(WHAT THIS EXERCISE ASKS)
(1) In the passage on Apple's podcast affiliate program, what commission would a partner earn for each new subscriber to a paid podcast that charges $5 per month?
(2) Continue the passage on Apple's podcast affiliate program, starting after its final sentence.

The new program — “Apple Services Performance Partner Program for Apple Podcasts” (whew!) — will be open to anyone. However, the company believes it will make the most sense for publishers and creators who already have an audience and several marketing channels to share these new affiliate links. When users convert by clicking through one connection and subscribing to a premium podcast, the partner will receive a one-time commission at 50% of the podcast subscription price after accumulating their first month of paid service.

So, for example, if a paid podcast were charging subscribers $5 per month, the commission would be $2.50. This commission would apply for every new subscriber that signed up through the affiliate channel, and there’s no cap. Podcast creators can also use the affiliate links to promote their own paid programs, which would allow them to generate incremental revenue.

While anyone can apply to join the affiliate program, there is an approval process involved. This is mainly about keeping spammers out of the program and ensuring that those signing up do have some marketing channels to distribute the links. The sign-up form asks for specific criteria — like how many channels are available and how the partner intends to use them to promote the affiliate links, among other things.

(STORED DATA)
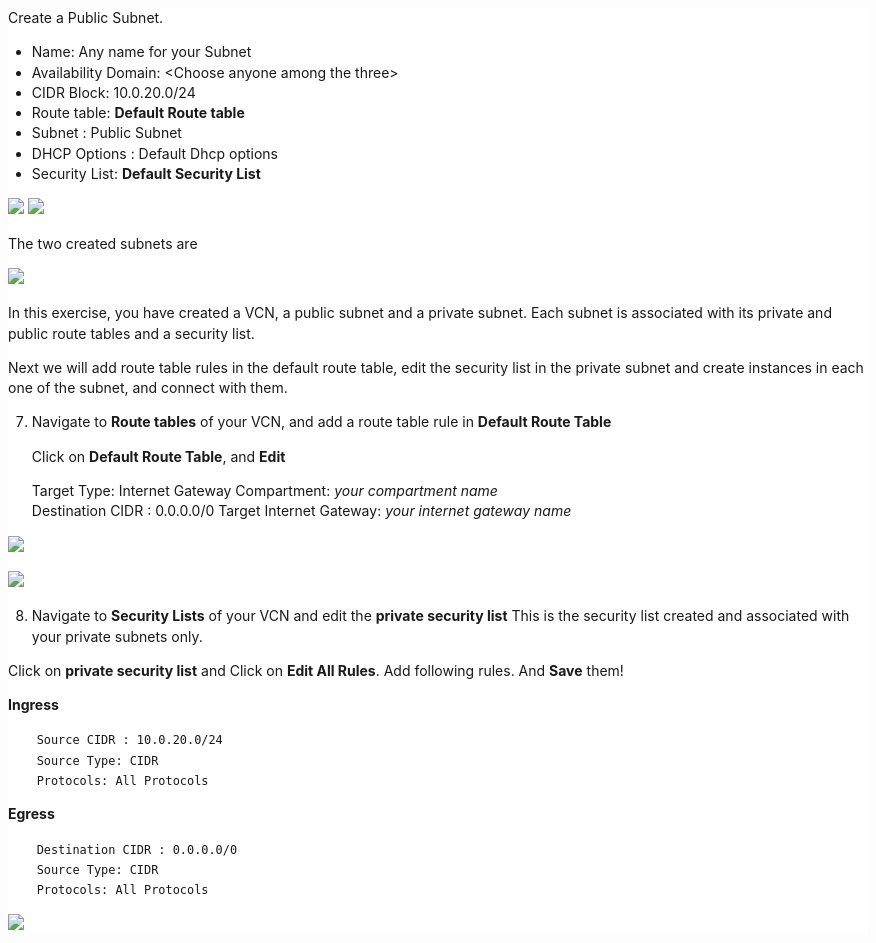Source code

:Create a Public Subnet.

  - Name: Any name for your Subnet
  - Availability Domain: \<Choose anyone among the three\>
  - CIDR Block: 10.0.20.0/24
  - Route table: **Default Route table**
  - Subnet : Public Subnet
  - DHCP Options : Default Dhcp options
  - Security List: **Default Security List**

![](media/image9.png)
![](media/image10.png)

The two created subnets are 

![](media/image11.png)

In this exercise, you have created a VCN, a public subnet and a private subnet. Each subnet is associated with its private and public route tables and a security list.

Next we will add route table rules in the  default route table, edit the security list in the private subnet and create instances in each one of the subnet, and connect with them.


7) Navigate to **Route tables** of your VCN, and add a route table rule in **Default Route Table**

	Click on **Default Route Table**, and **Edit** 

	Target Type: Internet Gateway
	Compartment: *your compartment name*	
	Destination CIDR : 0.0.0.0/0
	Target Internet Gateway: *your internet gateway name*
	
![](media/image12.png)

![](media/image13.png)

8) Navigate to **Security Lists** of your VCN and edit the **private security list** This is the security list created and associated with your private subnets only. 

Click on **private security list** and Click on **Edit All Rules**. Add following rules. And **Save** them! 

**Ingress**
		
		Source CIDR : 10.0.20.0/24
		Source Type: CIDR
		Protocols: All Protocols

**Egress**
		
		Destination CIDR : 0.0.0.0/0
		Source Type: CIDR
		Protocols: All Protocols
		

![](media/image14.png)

* * *

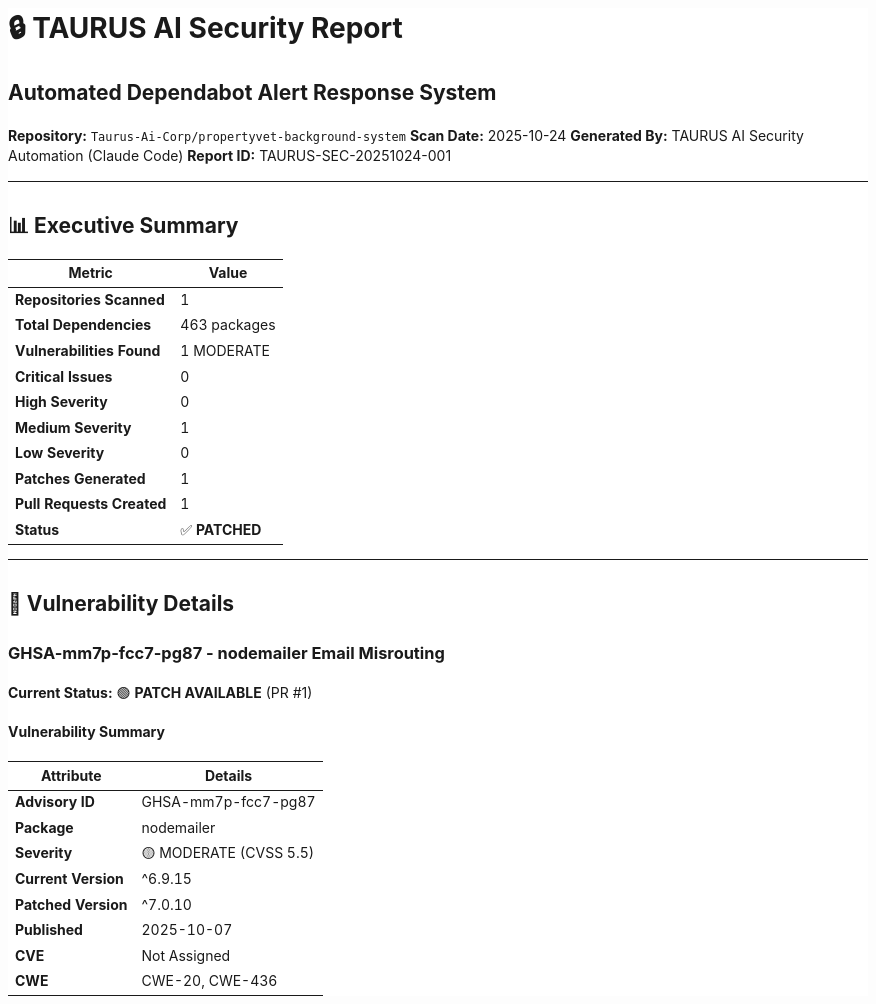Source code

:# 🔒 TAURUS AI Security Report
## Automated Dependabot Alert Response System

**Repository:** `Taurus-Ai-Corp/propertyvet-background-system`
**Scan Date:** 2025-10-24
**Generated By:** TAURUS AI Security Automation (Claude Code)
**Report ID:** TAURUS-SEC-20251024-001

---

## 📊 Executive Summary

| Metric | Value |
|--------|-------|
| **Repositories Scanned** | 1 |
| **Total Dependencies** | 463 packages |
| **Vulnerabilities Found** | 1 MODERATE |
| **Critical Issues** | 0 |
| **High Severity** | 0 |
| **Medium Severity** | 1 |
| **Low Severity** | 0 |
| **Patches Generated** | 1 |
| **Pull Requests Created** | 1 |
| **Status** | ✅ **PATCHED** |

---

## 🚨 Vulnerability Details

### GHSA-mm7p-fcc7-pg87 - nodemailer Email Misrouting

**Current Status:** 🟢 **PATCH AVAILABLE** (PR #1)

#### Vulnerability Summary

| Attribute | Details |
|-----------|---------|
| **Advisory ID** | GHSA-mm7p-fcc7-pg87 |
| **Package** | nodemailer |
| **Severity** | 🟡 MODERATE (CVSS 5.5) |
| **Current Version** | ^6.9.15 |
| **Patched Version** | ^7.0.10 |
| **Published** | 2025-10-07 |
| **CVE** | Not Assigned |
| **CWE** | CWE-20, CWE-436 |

(PER-TASK OUTPUTS)
(1) $2.50

(2)
The program will be made available to anyone in the 170 countries and regions where paid podcasts subscriptions are being made available. Once approved and signed in, affiliate partners will access an online dashboard to create links (i.e., shortened URLs) much like any other affiliate program. They can also create multiple URLs for an individual podcast to make it easier to track how well different channels are performing. The URLs can be posted on their own, tied to a “Listen on Apple Podcasts” badge or made available as a QR code. The latter may make more sense when live events return, as it could be printed on signage or in flyers that were distributed during a live taping, for example. It also could be used in other sorts of advertising, including both print and digital.

Though premium podcasts already existed, that often involved paying a podcaster directly to access a private RSS feed until more recently. More minor services like Stitcher also used subscriptions to provide paying customers with a series of perks, like ad-free listening and exclusive content. The new efforts by both Apple and Spotify are focused on wooing creators to their platforms, where they’ll take a cut of the subscription revenues. Spotify is waiving its 5% fee for the first two years, while Apple employs its usual model of 30% in year one that drops to 15% in year two.

While people can enroll in the new affiliate program starting today, paid podcasts aren’t launching until later this month, per Apple. When they do, those enrolled in the affiliate program will be able to create links and begin earning commissions on subscriptions.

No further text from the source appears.